At issue is Patch of Heaven, a Christian camp on private land nestled within the Ash Meadows National Wildlife Refuge.
The Nevada church Ministerio Roca Solida bought the 40-acre site in 2006 for $500,000. At the time, a stream called the Carson Slough flowed across the property, feeding plants and a small pond and sometimes serving as a site for baptisms.
In 2010, the Fish and Wildlife Service, which manages all of the surrounding land, rerouted the channel in a restoration project to help the Ash Meadows speckled dace, an endangered fish that lives in the area’s warm springs.
Annette and Victor Fuentes, who own Ministerio Roca Solida, say the government owes them compensation for eliminating the stream from their property — except for a trickle of water the site claimed through a state permit — and rerouting it in a way that causes repeated flooding on another part of the parcel.
The couple teamed up with the conservative Mountain States Legal Foundation and attracted the support of Westerners opposed to federal land management, including the Bundy ranching family infamous for its conflicts with government agencies.
Speaking at a boisterous rally at Patch of Heaven last year, Ryan Bundy offered to demolish the FWS project himself (Greenwire, April 23, 2018).
The mood was decidedly tamer during yesterday’s hearing, where just five spectators — including one reporter and one court employee — listened to more than two hours of technical arguments involving property rights, water law and hydrology.
Judge Elaine Kaplan must decide whether to grant the government’s motion for summary judgment rather than allowing the case to proceed to trial.
The church’s claims are twofold: that the government’s elimination of streamflow on the land without payment amounted to an unconstitutional taking of vested water rights, and that the diversion project’s contribution to flooding was also a taking.
Justice Department lawyers yesterday disputed both claims.
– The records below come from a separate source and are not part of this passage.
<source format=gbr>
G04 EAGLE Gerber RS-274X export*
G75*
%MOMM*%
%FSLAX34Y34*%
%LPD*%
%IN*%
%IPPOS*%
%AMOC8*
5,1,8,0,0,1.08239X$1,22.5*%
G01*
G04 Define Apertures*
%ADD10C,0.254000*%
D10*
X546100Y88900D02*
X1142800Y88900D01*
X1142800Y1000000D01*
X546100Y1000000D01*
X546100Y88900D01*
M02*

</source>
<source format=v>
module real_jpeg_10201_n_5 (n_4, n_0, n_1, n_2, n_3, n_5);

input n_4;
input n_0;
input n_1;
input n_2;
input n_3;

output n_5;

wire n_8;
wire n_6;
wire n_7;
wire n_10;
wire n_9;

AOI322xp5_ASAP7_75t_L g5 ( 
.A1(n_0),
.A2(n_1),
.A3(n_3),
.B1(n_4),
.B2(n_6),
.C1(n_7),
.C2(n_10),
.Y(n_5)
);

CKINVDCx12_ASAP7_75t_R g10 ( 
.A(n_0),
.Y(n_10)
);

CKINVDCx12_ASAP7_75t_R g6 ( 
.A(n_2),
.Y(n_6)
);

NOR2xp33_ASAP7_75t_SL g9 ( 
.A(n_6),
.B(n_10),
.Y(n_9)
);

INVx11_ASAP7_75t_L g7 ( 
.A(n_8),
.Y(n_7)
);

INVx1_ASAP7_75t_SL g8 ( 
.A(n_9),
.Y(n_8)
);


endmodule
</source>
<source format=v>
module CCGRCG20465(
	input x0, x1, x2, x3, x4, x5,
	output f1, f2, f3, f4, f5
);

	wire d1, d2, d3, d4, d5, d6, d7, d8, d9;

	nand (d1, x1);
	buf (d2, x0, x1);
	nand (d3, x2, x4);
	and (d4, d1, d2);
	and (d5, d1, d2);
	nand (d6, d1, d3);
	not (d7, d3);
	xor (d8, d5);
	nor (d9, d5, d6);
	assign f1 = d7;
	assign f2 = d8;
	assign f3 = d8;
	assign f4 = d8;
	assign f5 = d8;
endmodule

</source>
The government contends the landowners are not entitled to the water rights they claim, and, in any case, that issue should be adjudicated by the state of Nevada, not the Federal Claims court.
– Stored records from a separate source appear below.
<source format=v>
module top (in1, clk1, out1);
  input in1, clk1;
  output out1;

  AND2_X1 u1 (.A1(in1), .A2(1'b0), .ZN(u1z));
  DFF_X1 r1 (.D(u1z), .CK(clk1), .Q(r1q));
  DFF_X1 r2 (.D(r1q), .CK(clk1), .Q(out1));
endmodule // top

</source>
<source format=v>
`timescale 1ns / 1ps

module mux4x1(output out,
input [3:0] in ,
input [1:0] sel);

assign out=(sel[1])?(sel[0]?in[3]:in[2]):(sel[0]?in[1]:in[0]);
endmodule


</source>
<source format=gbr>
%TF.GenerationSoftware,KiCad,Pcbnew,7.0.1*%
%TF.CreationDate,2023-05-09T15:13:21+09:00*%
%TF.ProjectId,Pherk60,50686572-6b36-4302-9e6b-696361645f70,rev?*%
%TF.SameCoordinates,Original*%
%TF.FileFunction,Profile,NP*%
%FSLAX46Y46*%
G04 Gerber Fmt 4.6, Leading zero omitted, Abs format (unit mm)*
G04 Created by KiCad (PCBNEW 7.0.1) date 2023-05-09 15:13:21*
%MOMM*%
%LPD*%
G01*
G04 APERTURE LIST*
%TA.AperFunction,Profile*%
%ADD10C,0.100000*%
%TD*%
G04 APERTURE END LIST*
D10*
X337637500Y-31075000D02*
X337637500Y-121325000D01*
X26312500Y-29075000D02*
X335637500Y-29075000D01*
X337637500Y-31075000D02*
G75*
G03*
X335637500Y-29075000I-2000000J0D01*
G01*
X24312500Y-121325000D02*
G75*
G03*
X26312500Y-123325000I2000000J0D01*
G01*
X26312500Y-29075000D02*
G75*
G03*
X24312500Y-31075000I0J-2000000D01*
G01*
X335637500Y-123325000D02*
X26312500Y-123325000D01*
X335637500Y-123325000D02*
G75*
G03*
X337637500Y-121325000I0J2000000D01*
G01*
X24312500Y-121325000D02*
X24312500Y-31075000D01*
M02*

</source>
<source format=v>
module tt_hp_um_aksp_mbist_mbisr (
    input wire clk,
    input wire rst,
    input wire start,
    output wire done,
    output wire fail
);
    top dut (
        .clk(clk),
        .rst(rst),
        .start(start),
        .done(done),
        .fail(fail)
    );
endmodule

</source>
The two lawyers from DOJ’s Environment and Natural Resources Division also attempted to poke holes in the Fuenteses’ flooding claims, dismissing the plaintiffs’ expert testimony as unsubstantiated and noting that the broader area is prone to flooding.
“Plaintiffs would like this court to believe … that there was never flooding on that part of the property,” DOJ attorney Davené Walker said, adding that the area is part of a flood zone and has a well-documented history of such events.
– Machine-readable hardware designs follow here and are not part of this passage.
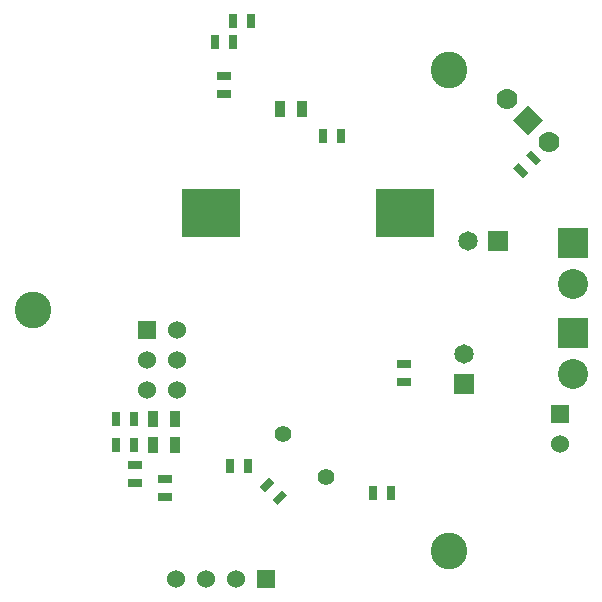
<source format=gbs>
G04 (created by PCBNEW (2013-mar-13)-testing) date Mon 02 Sep 2013 08:45:34 PM CEST*
%MOIN*%
G04 Gerber Fmt 3.4, Leading zero omitted, Abs format*
%FSLAX34Y34*%
G01*
G70*
G90*
G04 APERTURE LIST*
%ADD10C,0.005906*%
%ADD11R,0.065000X0.065000*%
%ADD12C,0.065000*%
%ADD13R,0.060000X0.060000*%
%ADD14C,0.060000*%
%ADD15R,0.196850X0.160000*%
%ADD16C,0.078740*%
%ADD17R,0.025000X0.045000*%
%ADD18R,0.035000X0.055000*%
%ADD19C,0.122047*%
%ADD20R,0.045000X0.025000*%
%ADD21C,0.056000*%
%ADD22C,0.070000*%
%ADD23R,0.100000X0.100000*%
%ADD24C,0.100000*%
G04 APERTURE END LIST*
G54D10*
G54D11*
X57400Y-32200D03*
G54D12*
X57400Y-31200D03*
G54D11*
X58550Y-27450D03*
G54D12*
X57550Y-27450D03*
G54D13*
X46840Y-30420D03*
G54D14*
X47840Y-30420D03*
X46840Y-31420D03*
X47840Y-31420D03*
X46840Y-32420D03*
X47840Y-32420D03*
G54D15*
X55450Y-26500D03*
G54D16*
X55450Y-26500D03*
G54D15*
X48975Y-26500D03*
G54D16*
X48975Y-26500D03*
G54D17*
X49100Y-20800D03*
X49700Y-20800D03*
G54D18*
X47795Y-34260D03*
X47045Y-34260D03*
X47795Y-33380D03*
X47045Y-33380D03*
G54D19*
X43036Y-29755D03*
G54D10*
G36*
X59661Y-24420D02*
X59979Y-24738D01*
X59802Y-24915D01*
X59484Y-24597D01*
X59661Y-24420D01*
X59661Y-24420D01*
G37*
G36*
X59237Y-24844D02*
X59555Y-25162D01*
X59378Y-25339D01*
X59060Y-25021D01*
X59237Y-24844D01*
X59237Y-24844D01*
G37*
G54D17*
X52700Y-23950D03*
X53300Y-23950D03*
G54D20*
X49400Y-21950D03*
X49400Y-22550D03*
X55400Y-32150D03*
X55400Y-31550D03*
G54D21*
X52807Y-35307D03*
X51392Y-33892D03*
G54D13*
X60600Y-33200D03*
G54D14*
X60600Y-34200D03*
G54D20*
X46440Y-34920D03*
X46440Y-35520D03*
G54D19*
X56914Y-37766D03*
X56914Y-21739D03*
G54D18*
X51275Y-23040D03*
X52025Y-23040D03*
G54D17*
X49700Y-20100D03*
X50300Y-20100D03*
G54D22*
X60257Y-24132D03*
G54D10*
G36*
X59550Y-23919D02*
X59055Y-23425D01*
X59550Y-22930D01*
X60044Y-23425D01*
X59550Y-23919D01*
X59550Y-23919D01*
G37*
G54D22*
X58842Y-22717D03*
G54D17*
X46420Y-33380D03*
X45820Y-33380D03*
X46400Y-34260D03*
X45800Y-34260D03*
G54D23*
X61050Y-27511D03*
G54D24*
X61050Y-28889D03*
G54D23*
X61050Y-30511D03*
G54D24*
X61050Y-31889D03*
G54D17*
X50215Y-34940D03*
X49615Y-34940D03*
G54D10*
G36*
X50610Y-35638D02*
X50928Y-35320D01*
X51105Y-35497D01*
X50787Y-35815D01*
X50610Y-35638D01*
X50610Y-35638D01*
G37*
G36*
X51034Y-36062D02*
X51352Y-35744D01*
X51529Y-35921D01*
X51211Y-36239D01*
X51034Y-36062D01*
X51034Y-36062D01*
G37*
G54D20*
X47460Y-35370D03*
X47460Y-35970D03*
G54D17*
X54365Y-35835D03*
X54965Y-35835D03*
G54D13*
X50800Y-38700D03*
G54D14*
X49800Y-38700D03*
X48800Y-38700D03*
X47800Y-38700D03*
M02*

</source>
Walker explained that to win a takings claim against the government for flooding, the plaintiff must show that FWS caused the flooding and intended or expected it to happen. Ministerio Roca Solida has offered no evidence to support either prong, she said.
Mountain States Legal Foundation lawyer Zhonette Brown, in turn, questioned the evidence presented by the government.
Kaplan, an Obama appointee, agreed with the government that Ministerio Roca Solida’s expert testimony appeared “a little thin,” but she questioned whether it would be appropriate to resolve the case in favor of the United States at this stage, without allowing the church to make its case at trial.
She also empathized with the Fuenteses on their loss of the stream, regardless of whether FWS’s project was lawful.
“I won’t say the word ‘screwed,'” she said of the landowners, eventually landing on the word “injured.”
The judge added that she’s never heard a water rights case or a flooding case before and will need some time to consider the competing evidence.
“Your Honor’s more than welcome to come out to the property,” Brown said, “so you can make your own conclusion.”